When I was in Primary School, I got a book as a Christmas present. I was fascinated by the illustrated historical fantasy of Tom, a young Victorian chimney sweep who falls into a river, and is transformed into a ‘water baby’. Tom then embarks on a series of adventures in the novel ‘The Water babies’, by Charles Kingsley. Now I am older, I can of course see that this was a story about morals, religious redemption, and the evils of child labour in 19th century England. At the time though, I just lost myself in the wonder of the idea.

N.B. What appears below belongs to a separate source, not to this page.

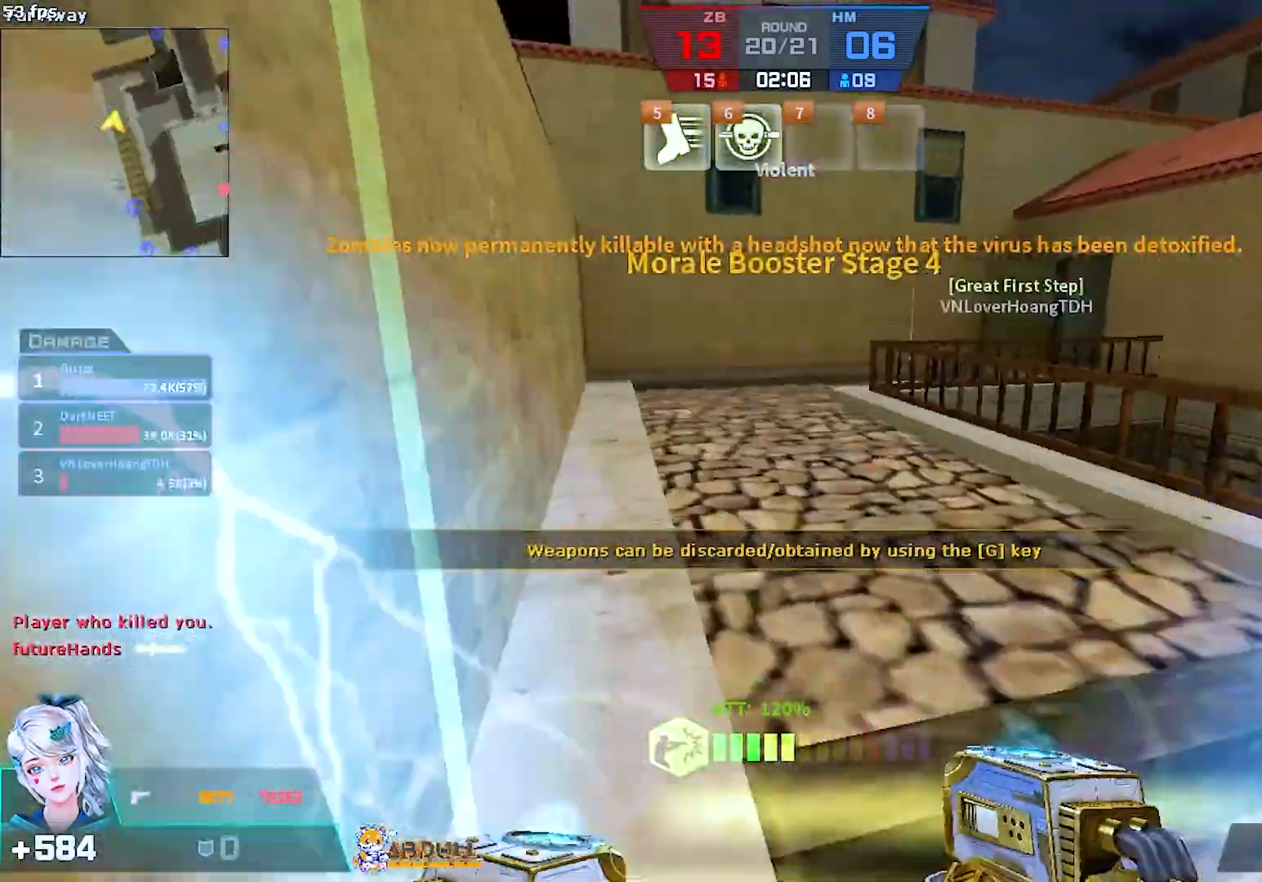
{"keys": ["d", "s"], "mouse": ["left"], "events": [[183, "t", "down"], [283, "t", "up"], [400, "s", "down"], [417, "mouse_left", "down"], [450, "a", "up"], [500, "d", "down"]]}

Published in 1936, George Orwell’s novel ‘Keep The Aspidistra Flying’ is a book about a social rebel that preceded the British ‘New Wave’ by more than twenty years. The protagonist, Comstock, decides to abandon the routine of daily life, and his regular job, and pursue a love of writing poetry. This leads him down a trail of poverty, drunkenness, and difficult relationships, all set in run-down areas of London that have since become fashionable and expensive. Ultimately, he has to conform to survive, signified by his purchase of the previously despised aspidistra plant, displayed in the window of his flat.

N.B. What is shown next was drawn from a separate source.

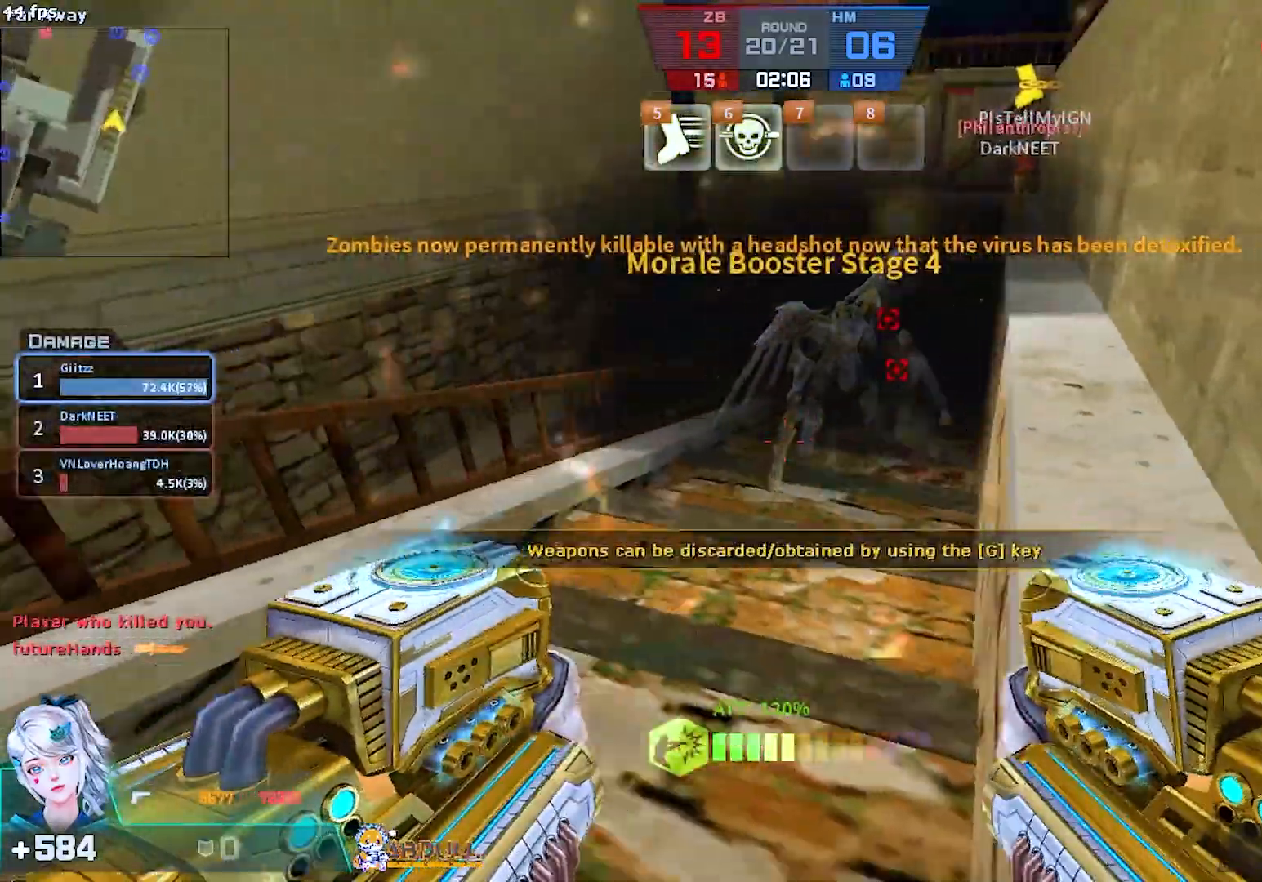
{"keys": ["d", "w"], "mouse": ["left"], "events": [[67, "s", "up"], [150, "w", "down"], [300, "d", "up"], [450, "d", "down"]]}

James Clavell’s 1962 novel ‘King Rat’ is a prisoner of war story with a difference. I was used to reading about heroic prisoners, men planning escapes, and defying their guards. But in this book, we see an uncomfortable side of incarceration by the Japanese, with an American prisoner known as ‘The King’ literally running the camp at Changi, and operating a flourishing black market, with the full knowledge and cooperation of the captors. When he decides to breed rats to sell for food, King chooses who to sell them to, getting his own back on some of the corrupt officers in the camp. This is a sobering tale of survival, and an insight into how poor and brutal treatment can bring out the worst and the best in mankind. A powerful read that later became a very good film, starring George Segal.

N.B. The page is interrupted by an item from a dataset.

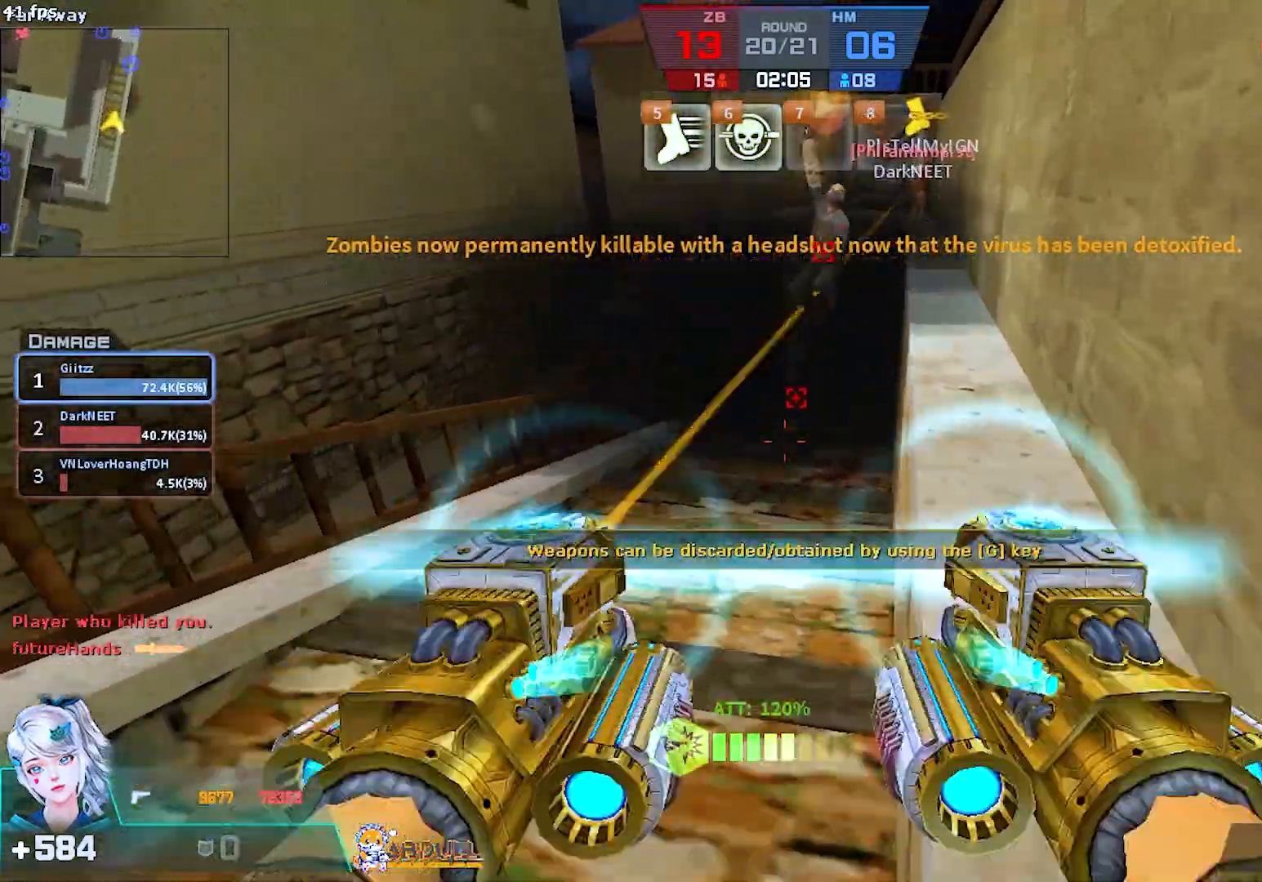
{"keys": ["d", "w"], "mouse": ["left"], "events": [[133, "shift", "down"], [250, "w", "up"], [267, "shift", "up"], [267, "w", "down"], [300, "d", "up"], [483, "d", "down"]]}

Rudyard Kipling again, and a double ‘K’, with his novel ‘Kim’. Published in 1901, this is a fascinating look at India at the time, set in the late 19th century. Kipling brings the crowded streets and diverse cultures to life on the page, with the adventures of the young Kim, the orphaned child of an Irish soldier, forced to live by his wits, on the streets of Lahore. He is so much a part of the city, that few ever realise that he is actually white, and take him for a local. This has great scope, with spying against the Russians, a possible new war in Afghanistan, his friendship with a Tibetan Lama, and his eventual education and appointment into a government job. I was very young when I read this book, and have never forgotten it. It was also made into a film in 1950, starring Dean Stockwell, and Errol Flynn.
My top choice today had a brief mention earlier, when discussing the prequel and sequel that followed. I have long been interested in the US Civil War, and read a great deal about it. So, when I heard about a new book that had won the Pulitzer Prize in 1975, I bought it immediately. ‘The Killer Angels’ by Michael Shaara is a novel in the style that is best described as ‘Faction’. It takes real people, in real historical events, then adds fictional characters to develop the plots, and to provide imagined conversations. In this case, the four-day battle of Gettysburg in 1863, the point when that war turned against the Confederacy for the first time. This book is meticulously researched, and fascinating in its authenticity. By using the format of a novel, the reader is drawn into the actions of those historical characters in a completely different way. Aware of their doubts and fears, the indecision, and the differences of opinion that led to failure. One of the most important books ever written about that war, and later made into the film ‘Gettysburg’, in 1993.